According to another similar experiment, krypton proved to make the lamp life shorter than in the use of xenon. Generally, rare gases are called inert gases which are extremely small in reactivity, and it is said that this tendency is enhanced with reduction in size of atoms. However, according to experiments made by the present inventors, smaller atoms were more apt to react in plasma. This is presumed to be because krypton is higher in the ionization level than xenon so the electron energy of krypton is higher than that of xenon during discharge and hence the reaction is accelerated. Likewise, when xenon 100% gas and xenon 10% plus neon 90% gas were sealed respectively in discharge lamps at the same pressure, the latter was higher in both electronic energy and luminance, but was shorter in the service life. Table 1 below shows several experimental examples.
In Table 1, as the aluminum oxide and silicon oxide there were used Aluminum Oxide C (a product of DEGUSSA AG), etc., but these materials used not only were ineffective but also showed a tendency to somewhat shortening the service life of the lamps. This is presumed to be because not only the function as an isolation film, namely glass shield, is imperfect but also fine particles of the materials scratches the inner surface of the glass bulb, causing impurities (residues) in the glass to be exposed.

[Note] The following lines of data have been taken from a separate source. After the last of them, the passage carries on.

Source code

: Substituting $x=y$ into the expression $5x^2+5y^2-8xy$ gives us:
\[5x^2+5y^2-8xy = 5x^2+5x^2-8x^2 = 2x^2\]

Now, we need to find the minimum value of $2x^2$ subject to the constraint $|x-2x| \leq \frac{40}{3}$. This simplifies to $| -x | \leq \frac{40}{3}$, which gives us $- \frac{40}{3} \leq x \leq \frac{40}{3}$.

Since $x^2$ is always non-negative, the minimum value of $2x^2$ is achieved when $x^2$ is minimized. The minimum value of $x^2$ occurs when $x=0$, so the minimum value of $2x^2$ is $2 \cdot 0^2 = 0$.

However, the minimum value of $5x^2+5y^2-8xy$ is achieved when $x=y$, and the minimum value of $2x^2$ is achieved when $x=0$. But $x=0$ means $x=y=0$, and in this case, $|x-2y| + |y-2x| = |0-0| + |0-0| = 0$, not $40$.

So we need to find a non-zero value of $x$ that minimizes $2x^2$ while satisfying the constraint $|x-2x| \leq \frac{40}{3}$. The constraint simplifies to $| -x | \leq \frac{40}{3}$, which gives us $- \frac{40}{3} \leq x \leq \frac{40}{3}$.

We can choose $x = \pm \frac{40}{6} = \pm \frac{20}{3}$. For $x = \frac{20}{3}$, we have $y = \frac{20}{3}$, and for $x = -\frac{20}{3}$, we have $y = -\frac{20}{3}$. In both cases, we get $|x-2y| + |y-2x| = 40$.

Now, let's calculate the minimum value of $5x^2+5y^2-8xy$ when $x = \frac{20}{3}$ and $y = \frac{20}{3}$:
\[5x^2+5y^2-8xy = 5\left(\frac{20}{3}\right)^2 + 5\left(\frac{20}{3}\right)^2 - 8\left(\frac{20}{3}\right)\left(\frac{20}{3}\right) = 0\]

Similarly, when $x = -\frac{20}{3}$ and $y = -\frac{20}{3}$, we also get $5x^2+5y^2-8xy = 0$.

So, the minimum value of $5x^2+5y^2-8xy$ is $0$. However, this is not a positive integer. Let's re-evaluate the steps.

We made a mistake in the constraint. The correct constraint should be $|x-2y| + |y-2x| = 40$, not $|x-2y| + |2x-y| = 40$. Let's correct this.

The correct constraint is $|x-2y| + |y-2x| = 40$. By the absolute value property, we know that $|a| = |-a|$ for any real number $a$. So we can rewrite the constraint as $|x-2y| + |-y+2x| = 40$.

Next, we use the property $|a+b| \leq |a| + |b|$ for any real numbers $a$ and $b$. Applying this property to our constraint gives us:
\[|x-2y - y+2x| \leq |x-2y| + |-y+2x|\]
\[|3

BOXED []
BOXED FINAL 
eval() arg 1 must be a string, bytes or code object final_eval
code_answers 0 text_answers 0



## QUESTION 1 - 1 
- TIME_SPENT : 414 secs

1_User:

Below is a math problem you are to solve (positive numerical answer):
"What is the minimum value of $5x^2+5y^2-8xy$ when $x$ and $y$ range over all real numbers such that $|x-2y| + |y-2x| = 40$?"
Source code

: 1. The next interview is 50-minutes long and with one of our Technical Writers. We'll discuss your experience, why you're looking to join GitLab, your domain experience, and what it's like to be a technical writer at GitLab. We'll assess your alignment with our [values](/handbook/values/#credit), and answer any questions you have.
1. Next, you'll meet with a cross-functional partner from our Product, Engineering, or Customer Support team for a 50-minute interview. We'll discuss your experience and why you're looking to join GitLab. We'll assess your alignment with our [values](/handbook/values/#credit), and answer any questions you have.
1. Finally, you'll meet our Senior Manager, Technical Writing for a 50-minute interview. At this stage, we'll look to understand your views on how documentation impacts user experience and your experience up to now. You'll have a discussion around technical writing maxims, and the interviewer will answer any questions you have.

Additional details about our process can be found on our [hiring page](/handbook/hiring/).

It is known to form a coating of titanium dioxide on the inner surface of a glass bulb, as shown, for example, in Japanese Examined Patent Publication No. 7240/1961 and Japanese Unexamined Patent Publication No. 35967/1975. However, the coatings disclosed therein are for suppressing the reaction between an electroconductive film formed on the inner surface of the glass bulb and mercury. On the other hand, in Japanese Unexamined Patent Publication No. 93184/1977 there is disclosed a titanium oxide coating for suppressing the deposition of sodium in glass to prevent the reaction of sodium with mercury. Thus, all of the above conventional titanium oxide coatings are for suppressing the reaction with mercury to improve luminous flux. It is not suggested thereby at all that in a low pressure region of a rare gas discharge lamp not containing mercury, a titanium oxide film suppresses the reaction between the residues in glass and the rare gas ions to greatly improve the life characteristic.
In the present invention, as set forth above, since an isolation film is formed on the inner surface of a glass bulb which surrounds a positive column, it is possible to suppress the reaction between a light emitting gas and the residues in the glass bulb which causes the clean-up phenomenon, whereby the life of the lamp can be prolonged. Consequently, the luminance and efficiency can be greatly improved without impairing the life of the lamp.

Claims

Low-pressure rare gas discharge lamp wherein a rare gas as a light emitting gas is sealed in a bulb (1) and light emitted from the gas by electric discharge is utilized, wherein an
isolation film (2) consisting of titanium dioxide for isolation from a discharge space is provided at least on the inner surface portion of the bulb (1), no mercury being contained in said lamp.
A low-pressure rare gas discharge lamp according to claim 1, characterized in that said titanium dioxide film (TiO₂) is formed by thermal decomposition of tetrabutyl titanate, as a thin film having a light transmitting property.